## Kutipan Teks
———

Waspada Bandar Membidik Pasar Baru Narkoba Usia Belia

Rabu, 28 Desember 2016
Indonesiaplus.id – Direktur Korban Penyalahgunaan Napza, Direktorat Jenderal Rahabilitasi Sosial, Kementerian Sosial, Waskito Budi Kusumo mengatakan, masalah narkoba merupakan masalah serius dan luar biasa yang melanda dunia.
“Ketika mengunjungi forum dunia di Wina pada 2012 yang menempati peringat ke 3, lalu beberapa tahun ke sana lagi dan berubah menjadi peringkat ke 1, ” ujar Budi di Institusi Penerima Wajib Lapor (IPWL) Menado, Sulawesi Utara, Rabu (28/12/2016).
Di dunia, kata Budi, ada 248 juta pengguna dipermukaan dan jika dikalikan 10, maka ada 2,4 miliar orang yang bersentuhan dengan napza. Di Indonesia dengan prevalensi 2,8 atau ada sekitar 5,9 juta orang.
“Pada level dunia ada 2,4 miliar dan di Indonesia setiap 50 juta orang yang bersentuhan dengan narkoba, serta narkoba telah menjadi persoalan luar biasa, ” ucapnya.
Bahkan, persoalan narkoba menempati peringkat jauh di atas kasus teroris dan korupsi. Tak heran, jika tidak ada satu tempat di seluruh Indonesia yang steril dari narkoba.
“Dengan dibangun IPWL menjadi hal yang sangat strategis. Sebab, pemerintah mencoba melayani rakyat untuk memenuhi hak-hak dasar warga negara, ” katanya.
Saat ini, ada IPWL 160 di 30 provinsi di seluruh Indonesia. Dari jumlah tersebut, masih belum menjawab kebutuhan penanganan narkoba jika dibandingkan dengan jumlah korban yang setiap hari menelan 50 orang.
“Jumlah korban meninggal 50 orang setiap hari dan tidak kurang Rp 73 triliun uang dihabiskan untuk membeli narkoba. Sungguh bisnis yang sangat menjanjikan dan menggiurkan di dalam narkoba, ” tandasnya.
Para bandar sudah membidik pasar pengguna baru narkoba kepada usia yang lebih muda dan belia. Misalnya, anak – anak PAUD, TK dan SD pun tidak luput menjadi korban penyalahgunaan narkoba.

———

## Daftar Data
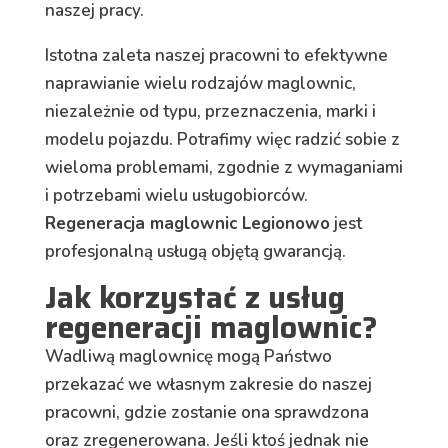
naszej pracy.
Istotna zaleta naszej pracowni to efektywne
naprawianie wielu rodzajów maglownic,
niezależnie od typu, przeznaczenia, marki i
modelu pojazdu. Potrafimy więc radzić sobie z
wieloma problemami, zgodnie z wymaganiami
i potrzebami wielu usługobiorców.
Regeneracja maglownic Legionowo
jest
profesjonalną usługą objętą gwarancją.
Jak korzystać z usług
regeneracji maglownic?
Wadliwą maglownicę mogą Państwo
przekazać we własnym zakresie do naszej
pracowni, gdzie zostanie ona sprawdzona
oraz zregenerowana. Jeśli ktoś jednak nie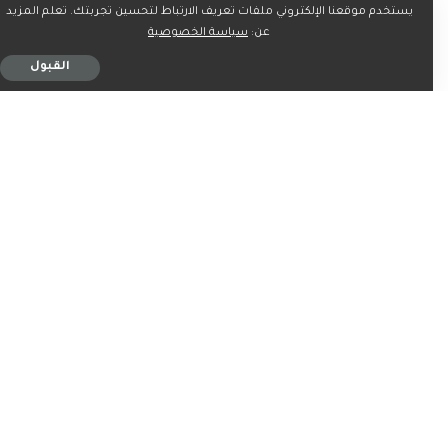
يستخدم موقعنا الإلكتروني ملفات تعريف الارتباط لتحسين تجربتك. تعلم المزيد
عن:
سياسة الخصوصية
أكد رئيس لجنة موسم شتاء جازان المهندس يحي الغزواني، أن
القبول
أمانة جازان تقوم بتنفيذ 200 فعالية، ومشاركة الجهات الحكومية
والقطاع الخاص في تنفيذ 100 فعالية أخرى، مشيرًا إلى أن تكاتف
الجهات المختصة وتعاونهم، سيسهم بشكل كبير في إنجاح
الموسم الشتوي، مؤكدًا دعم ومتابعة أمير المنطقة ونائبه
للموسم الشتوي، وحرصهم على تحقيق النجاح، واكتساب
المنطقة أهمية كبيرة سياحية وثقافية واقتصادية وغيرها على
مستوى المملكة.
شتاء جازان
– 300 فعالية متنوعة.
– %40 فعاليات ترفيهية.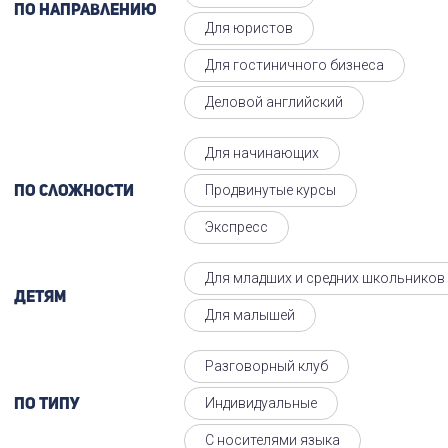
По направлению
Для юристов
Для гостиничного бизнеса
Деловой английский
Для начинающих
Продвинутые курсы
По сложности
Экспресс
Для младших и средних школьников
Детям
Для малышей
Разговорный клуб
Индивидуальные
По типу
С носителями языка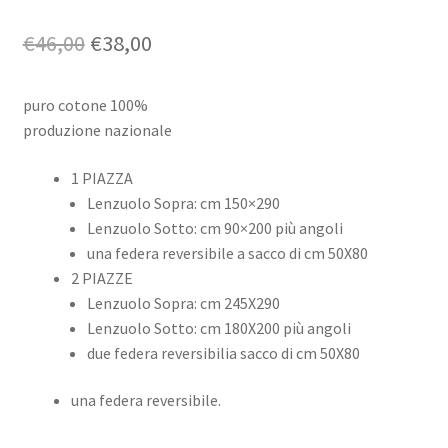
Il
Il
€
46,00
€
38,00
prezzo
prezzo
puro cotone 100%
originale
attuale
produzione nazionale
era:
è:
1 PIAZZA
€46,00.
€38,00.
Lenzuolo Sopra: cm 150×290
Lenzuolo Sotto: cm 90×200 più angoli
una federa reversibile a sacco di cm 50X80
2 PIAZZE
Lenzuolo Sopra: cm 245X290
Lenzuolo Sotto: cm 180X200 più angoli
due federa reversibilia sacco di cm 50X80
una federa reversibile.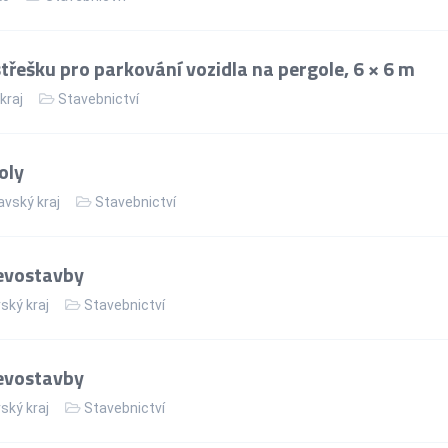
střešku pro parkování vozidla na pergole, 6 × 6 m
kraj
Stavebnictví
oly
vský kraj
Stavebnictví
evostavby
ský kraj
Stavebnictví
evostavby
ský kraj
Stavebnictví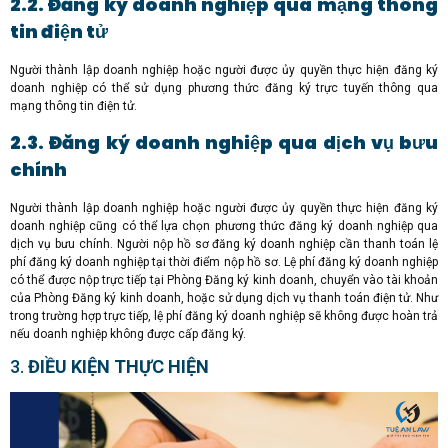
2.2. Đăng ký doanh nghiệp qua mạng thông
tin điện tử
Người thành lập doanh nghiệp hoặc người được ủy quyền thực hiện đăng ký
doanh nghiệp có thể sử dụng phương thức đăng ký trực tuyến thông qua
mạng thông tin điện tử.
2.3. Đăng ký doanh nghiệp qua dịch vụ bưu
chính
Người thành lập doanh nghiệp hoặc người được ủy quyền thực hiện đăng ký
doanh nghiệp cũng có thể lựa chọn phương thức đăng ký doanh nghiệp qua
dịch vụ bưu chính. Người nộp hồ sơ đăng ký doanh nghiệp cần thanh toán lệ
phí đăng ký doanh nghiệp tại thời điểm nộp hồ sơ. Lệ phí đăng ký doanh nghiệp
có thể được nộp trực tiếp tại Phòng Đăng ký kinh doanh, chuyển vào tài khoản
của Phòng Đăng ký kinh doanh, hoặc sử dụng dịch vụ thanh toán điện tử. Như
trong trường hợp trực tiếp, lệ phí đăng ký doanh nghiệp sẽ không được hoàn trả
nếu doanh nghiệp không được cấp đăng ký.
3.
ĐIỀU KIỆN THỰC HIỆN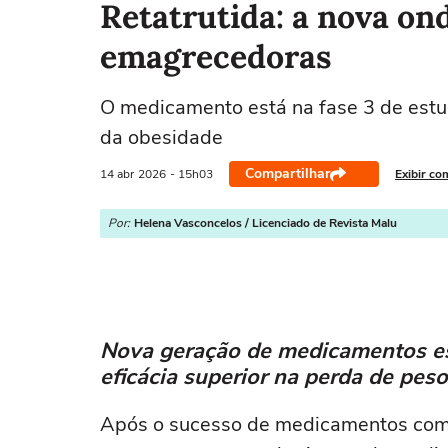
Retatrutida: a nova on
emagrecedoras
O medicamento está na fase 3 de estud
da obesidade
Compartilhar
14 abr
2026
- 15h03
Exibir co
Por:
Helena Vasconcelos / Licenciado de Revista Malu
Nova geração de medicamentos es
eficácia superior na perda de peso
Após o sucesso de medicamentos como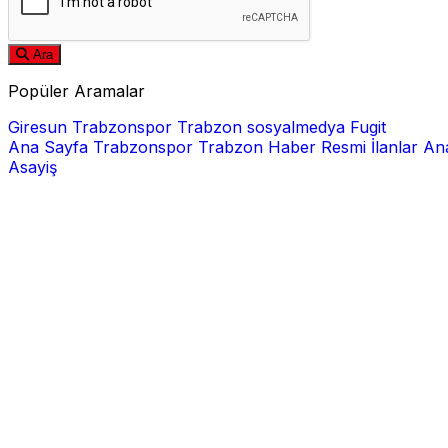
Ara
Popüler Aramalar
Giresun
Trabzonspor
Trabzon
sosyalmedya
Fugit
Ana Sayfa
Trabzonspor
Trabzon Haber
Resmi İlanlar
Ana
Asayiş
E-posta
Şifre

———

## Butir Tugas 1
Jawablah pertanyaan berikut berdasarkan artikel tentang narkoba di atas.
(a) Ada berapa IPWL saat ini, dan tersebar di berapa provinsi?
(b) Menurut Budi, berapa banyak uang yang dihabiskan untuk membeli narkoba?
(c) Siapa yang menjadi sasaran pasar pengguna baru para bandar?
## Butir Tugas 2
Salin bagian artikel tentang narkoba di atas tanpa mengubah apa pun. Mulailah dari kata-kata yang memuat "Di dunia, kata", lalu berhenti setelah "menelan 50 orang.".

## Jawaban Anda 1
(a) Saat ini ada 160 IPWL di 30 provinsi di seluruh Indonesia.
(b) Tidak kurang dari Rp 73 triliun.
(c) Anak-anak berusia lebih muda dan belia, misalnya anak PAUD, TK, dan SD.

## Jawaban Anda 2
Di dunia, kata Budi, ada 248 juta pengguna dipermukaan dan jika dikalikan 10, maka ada 2,4 miliar orang yang bersentuhan dengan napza. Di Indonesia dengan prevalensi 2,8 atau ada sekitar 5,9 juta orang.
“Pada level dunia ada 2,4 miliar dan di Indonesia setiap 50 juta orang yang bersentuhan dengan narkoba, serta narkoba telah menjadi persoalan luar biasa, ” ucapnya.
Bahkan, persoalan narkoba menempati peringkat jauh di atas kasus teroris dan korupsi. Tak heran, jika tidak ada satu tempat di seluruh Indonesia yang steril dari narkoba.
“Dengan dibangun IPWL menjadi hal yang sangat strategis. Sebab, pemerintah mencoba melayani rakyat untuk memenuhi hak-hak dasar warga negara, ” katanya.
Saat ini, ada IPWL 160 di 30 provinsi di seluruh Indonesia. Dari jumlah tersebut, masih belum menjawab kebutuhan penanganan narkoba jika dibandingkan dengan jumlah korban yang setiap hari menelan 50 orang.